Havana Revisited: An Architectural Heritage

Havana Revisited: An Architectural Heritage, has just been released by W. W. Norton. In it, artist and photographer Cathryn Griffith examines Havana’s most important buildings and public spaces by juxtaposing old tourist post cards with her recent photographs. She explores how the most important city in Spanish colonial America developed and changed over several centuries, as well as the important role restoration plays in the city today. This lavishly illustrated book, with a foreword by Eusebio Leal Spengler, beautifully documents the history, preservation, and present uses of Havana’s most important buildings and urban spaces.

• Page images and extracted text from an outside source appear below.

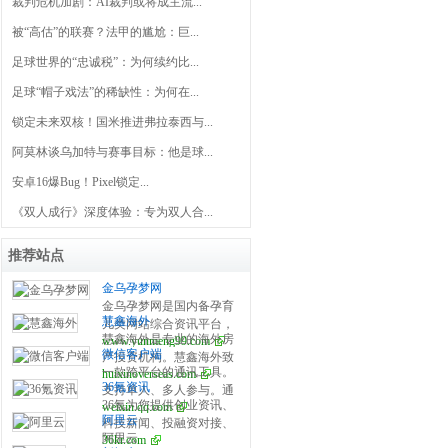
裁判危机加剧：AI裁判或将成主流...
被“高估”的联赛？法甲的尴尬：巨...
足球世界的“忠诚税”：为何续约比...
足球“帽子戏法”的稀缺性：为何在...
锁定未来双核！国米推进弗拉泰西与...
阿莫林谈乌加特与赛事目标：他是球...
安卓16爆Bug！Pixel锁定...
《双人成行》深度体验：专为双人合...
推荐站点
金乌孕梦网
金乌孕梦网是国内备孕育
慧鑫海外
儿类网站综合资讯平台，
慧鑫海外是专业的海外房
www.yunmeng99.com
开设试管婴儿、备孕百
微信客户端
产投资机构。慧鑫海外致
科、怀孕之道、产后修
一款跨平台的通讯工具。
huixinoverseas.com
力于为全球华人提供海外
复、育儿宝典、生活指南
36氪资讯
支持单人、多人参与。通
置业全球重点国家在售楼
等栏目，分享全面泰国、
36氪为您提供创业资讯、
weixin.qq.com
过手机网络发送语音、图
盘信息，助您做出最英明
美国、俄罗斯、乌克兰等
阿里云
科技新闻、投融资对接、
片、视频和文字。
的海外投资决策，是您海
国家的第三代试管婴儿医
阿里云
36kr.com
股权投资、极速融资等创
外房产投资和买房移民首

Events coinciding with the book’s release are taking place in Boston, Miami and New York. An exhibition from Havana Revisited is available for universities, galleries and museums. To learn more, please visit http://www.havanarevisited.com.

In Havana Revisited, eleven renowned architects, historians, scholars, preservationists, and urban planners in Cuba and the United States provide a rigorous examination of Havana old and new that provokes exploration of the ways we look at all cities. These authoritative policy makers and thinkers raise issues of how the most important city in Spanish colonial America developed and changed over several centuries and the extent to which it is being restored and preserved today. “We’ve all seen images of Havana’s ragged children and neglected buildings,” said Cathryn Griffith. “But there’s another Havana that we don’t often see: a city filled with restored historic buildings and tree-shaded parks. Through photographs and text, Havana Revisited: An Architectural Heritage, reveals the glories of the city’s rich cultural heritage.”

More than 350 illustrations juxtapose historical colored postcard images of Havana with recent digital color photographs of the same views. The imagery, based on years of exhaustive research and investigation, draws from Cathryn Griffith’s collection of more than 600 postcards of Havana from 1900 to 1930, over 3,000 photographs made there during multiple trips since April 2003, and extensive interviews with a broad range of outstanding scholars and historians in both Cuba and the United States.